Citizens are asked to buy, and asked to consider to buy, goods of all sizes and all prices, nearly all of the time. Appeals to political decision-making are less common. In The Consumer Citizen, Ethan Porter investigates how the techniques of everyday consumer experiences can shape political behavior. Drawing on more than a dozen original studies, he shows that the casual conflation of consumer and political decisions has profound implications for how Americans think about politics. Indeed, Porter explains that consumer habits can affect citizens' attitudes about their government, their taxes, their politicians, and even whether they purchase government-sponsored health insurance. The consumer citizen approaches government as if it were just an ordinary firm. Of course, government is not an ordinary firm---far from it---and the disjunction between what government is, and the consumer apparatus that citizens bring to bear on their evaluations of it, offers insight into several long-unanswered questions in political behavior and public opinion. How do many Americans make sense of the political world? The Consumer Citizen offers a novel answer: By relying on the habits and tools that they learn as consumers.
About the Author
Ethan Porter is Assistant Professor in the School of Media and Public Affairs at George Washington University, where he also holds a courtesy appointment in the Political Science Department.
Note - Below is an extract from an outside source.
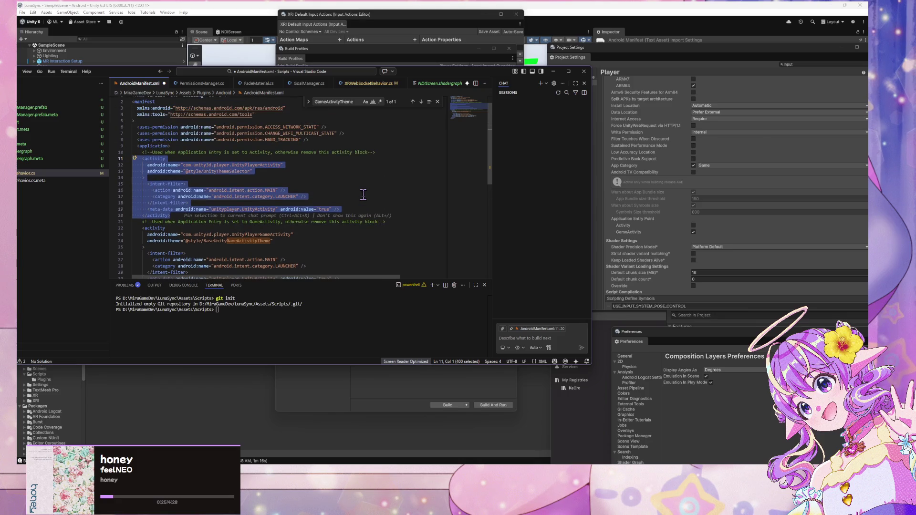
pyautogui.scroll(-1, 363, 194)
He received his PhD in Political Science from the University of Chicago. His research has appeared or is forthcoming in Proceedings of the National Academy of Sciences, Journal of Politics, British Journal of Political Science, Political Behavior, Political Communication, and other journals. He has also written for The New York Times, The Washington Post and other popular publications, and has received grant support from the National Science Foundation and the Omidyar Network.